(Page-level text extractions)
····················

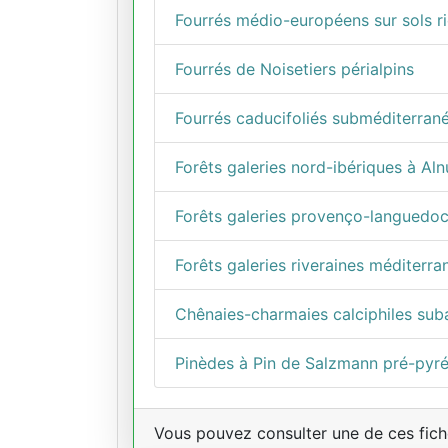
Fourrés médio-européens sur sols r
Fourrés de Noisetiers périalpins
Fourrés caducifoliés subméditerran
Forêts galeries nord-ibériques à Aln
Forêts galeries provenço-languedoc
Forêts galeries riveraines méditerra
Chênaies-charmaies calciphiles sub
Pinèdes à Pin de Salzmann pré-pyr
Vous pouvez consulter une de ces fiche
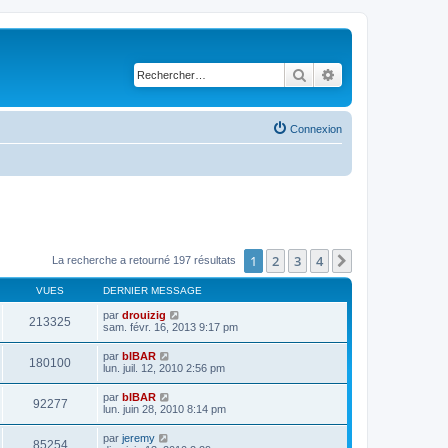
Rechercher
Recherche avancé
Connexion
1
2
3
4
Suivant
La recherche a retourné 197 résultats
VUES
DERNIER MESSAGE
par
drouizig
213325
sam. févr. 16, 2013 9:17 pm
par
bIBAR
180100
lun. juil. 12, 2010 2:56 pm
par
bIBAR
92277
lun. juin 28, 2010 8:14 pm
par
jeremy
85254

····················

» Exercise goal:
Leave the images aside and return the records above exactly as written.

» Completed exercise:
Fourrés médio-européens sur sols r
Fourrés de Noisetiers périalpins
Fourrés caducifoliés subméditerran
Forêts galeries nord-ibériques à Aln
Forêts galeries provenço-languedoc
Forêts galeries riveraines méditerra
Chênaies-charmaies calciphiles sub
Pinèdes à Pin de Salzmann pré-pyr
Vous pouvez consulter une de ces fiche
Rechercher
Recherche avancé
Connexion
1
2
3
4
Suivant
La recherche a retourné 197 résultats
VUES
DERNIER MESSAGE
par
drouizig
213325
sam. févr. 16, 2013 9:17 pm
par
bIBAR
180100
lun. juil. 12, 2010 2:56 pm
par
bIBAR
92277
lun. juin 28, 2010 8:14 pm
par
jeremy
85254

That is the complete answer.